Cette hypothèse a été vérifiée par les travaux de Bonté et al. (1999 ; 2000) concernant le suivi de radio- isotopes comme le 7Be ou le 234Th

XS en Seine, entre Andrésy et Poses sur une période de 15 mois (juillet

1999-septembre 2000). Les auteurs montrent que le stock de particules chimiquement « réactives », c’est à dire la somme des MES traditionnelles et des particules facilement remobilisables (PFM) est supérieur d’un à deux ordres de grandeur à la masse de MES qui sert communément de base aux études d’accumulation et de transport des polluants à forte affinité particulaire. Il est alors apparu que le stock sédimentaire total présent entre Andrésy et Poses et pour la période d’échantillonnage possédait un temps de résidence de 2 à 12 mois pour des débits moyens ou d’étiage (temps de résidence de l’eau compris entre 8 jours à l’étiage et 1.5 jours au maximum de la crue d’hiver). Ce constat a des implications vis à vis des flux de polluants sortants : le temps de résidence est long par rapport aux cinétiques de dégradation de certains polluants et le tronçon Andrésy-Poses pourrait se comporter comme un réacteur « biogéochimique » capable de modifier les fractions anthropiques labiles des éléments traces ou de certains composés artificiels.

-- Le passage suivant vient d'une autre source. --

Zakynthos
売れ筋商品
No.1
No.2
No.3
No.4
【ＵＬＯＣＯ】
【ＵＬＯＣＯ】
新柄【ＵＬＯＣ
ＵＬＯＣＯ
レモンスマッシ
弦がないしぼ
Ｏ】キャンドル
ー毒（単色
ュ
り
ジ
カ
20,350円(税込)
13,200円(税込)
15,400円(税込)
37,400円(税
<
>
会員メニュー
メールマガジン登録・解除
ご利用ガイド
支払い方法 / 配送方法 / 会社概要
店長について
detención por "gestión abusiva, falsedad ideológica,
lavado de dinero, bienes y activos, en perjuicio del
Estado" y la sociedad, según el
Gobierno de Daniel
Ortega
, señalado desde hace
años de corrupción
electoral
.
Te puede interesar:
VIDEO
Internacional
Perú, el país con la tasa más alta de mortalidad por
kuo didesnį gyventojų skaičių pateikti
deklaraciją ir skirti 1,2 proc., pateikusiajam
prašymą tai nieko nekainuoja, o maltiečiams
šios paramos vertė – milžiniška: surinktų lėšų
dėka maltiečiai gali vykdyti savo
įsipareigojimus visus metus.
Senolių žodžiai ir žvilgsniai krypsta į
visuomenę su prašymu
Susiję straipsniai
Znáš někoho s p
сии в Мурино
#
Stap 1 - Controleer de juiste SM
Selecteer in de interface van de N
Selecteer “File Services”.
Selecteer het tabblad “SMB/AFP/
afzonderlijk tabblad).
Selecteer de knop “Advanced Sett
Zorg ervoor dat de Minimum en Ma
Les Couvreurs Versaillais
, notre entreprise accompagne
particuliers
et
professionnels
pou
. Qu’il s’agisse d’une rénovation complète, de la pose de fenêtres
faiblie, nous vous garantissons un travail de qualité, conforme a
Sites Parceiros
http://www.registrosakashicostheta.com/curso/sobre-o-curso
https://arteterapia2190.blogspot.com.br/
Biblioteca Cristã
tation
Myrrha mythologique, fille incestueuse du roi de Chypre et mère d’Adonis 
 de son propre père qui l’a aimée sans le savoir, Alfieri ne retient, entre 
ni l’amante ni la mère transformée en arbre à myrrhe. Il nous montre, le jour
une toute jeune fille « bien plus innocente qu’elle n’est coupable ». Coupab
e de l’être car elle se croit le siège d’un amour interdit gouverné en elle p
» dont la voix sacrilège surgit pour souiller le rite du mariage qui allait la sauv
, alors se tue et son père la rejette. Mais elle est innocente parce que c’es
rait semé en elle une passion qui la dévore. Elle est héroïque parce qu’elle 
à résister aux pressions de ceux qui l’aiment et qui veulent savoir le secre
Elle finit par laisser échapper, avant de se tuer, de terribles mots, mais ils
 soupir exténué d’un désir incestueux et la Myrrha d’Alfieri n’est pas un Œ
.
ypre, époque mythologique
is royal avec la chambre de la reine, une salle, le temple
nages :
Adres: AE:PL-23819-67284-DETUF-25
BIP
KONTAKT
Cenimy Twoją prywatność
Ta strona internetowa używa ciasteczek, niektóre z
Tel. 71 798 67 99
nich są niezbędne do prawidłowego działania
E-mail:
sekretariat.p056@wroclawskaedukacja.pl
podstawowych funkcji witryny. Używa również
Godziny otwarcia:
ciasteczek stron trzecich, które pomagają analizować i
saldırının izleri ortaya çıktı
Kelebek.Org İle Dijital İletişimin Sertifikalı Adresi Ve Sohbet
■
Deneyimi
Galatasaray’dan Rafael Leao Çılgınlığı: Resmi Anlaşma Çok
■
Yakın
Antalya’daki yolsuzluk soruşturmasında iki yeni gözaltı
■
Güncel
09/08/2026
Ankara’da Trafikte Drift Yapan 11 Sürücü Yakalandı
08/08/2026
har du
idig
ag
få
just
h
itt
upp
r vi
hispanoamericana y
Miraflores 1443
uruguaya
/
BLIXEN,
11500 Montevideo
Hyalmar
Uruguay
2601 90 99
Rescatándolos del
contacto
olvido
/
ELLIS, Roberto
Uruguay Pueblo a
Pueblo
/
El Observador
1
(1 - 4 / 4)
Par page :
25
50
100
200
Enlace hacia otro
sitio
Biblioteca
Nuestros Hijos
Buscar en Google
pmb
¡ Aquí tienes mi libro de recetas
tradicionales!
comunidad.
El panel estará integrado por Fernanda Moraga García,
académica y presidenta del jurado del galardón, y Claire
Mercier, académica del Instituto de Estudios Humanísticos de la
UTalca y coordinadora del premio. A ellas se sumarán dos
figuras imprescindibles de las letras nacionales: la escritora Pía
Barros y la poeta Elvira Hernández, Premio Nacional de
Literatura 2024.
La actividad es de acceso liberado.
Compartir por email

Les différences de comportement entre les pollutions d’origine dissoute et particulaire sont très nettes. La pollution dissoute transite avec la masse d’eau. Plus l’écoulement est rapide et plus on retrouve cette pollution dans les secteurs avals du point de rejet. Pour la phase particulaire, les données sont différentes : les particules issues des rejets ont des vitesses de sédimentation très fortes et entraînent dans leur chute les matières en suspension provenant de l’amont par des processus de floculation. La pollution associé à ces particules se retrouve dans un premier temps à l’aval direct du point de rejet et occasionne par la suite, dans le milieu récepteur, des troubles importants, que ce soit par des phénomènes de consommation benthique ou par des remises en suspension. Les bactéries hétérotrophes, associées à la phase particulaire, se retrouvent dans les dépôts, qui sont un milieu propice à leur développement, et contribuent à l’appauvrissement de l’oxygène dissous de la colonne d’eau. L’estimation de flux de MES, de leur stockage et de la dynamique de leur transport (c’est à dire leur âge) dans les biefs avals des grands rejets urbains est indispensable si l’on cherche à évaluer l’impact de ces rejets sur le milieu naturel.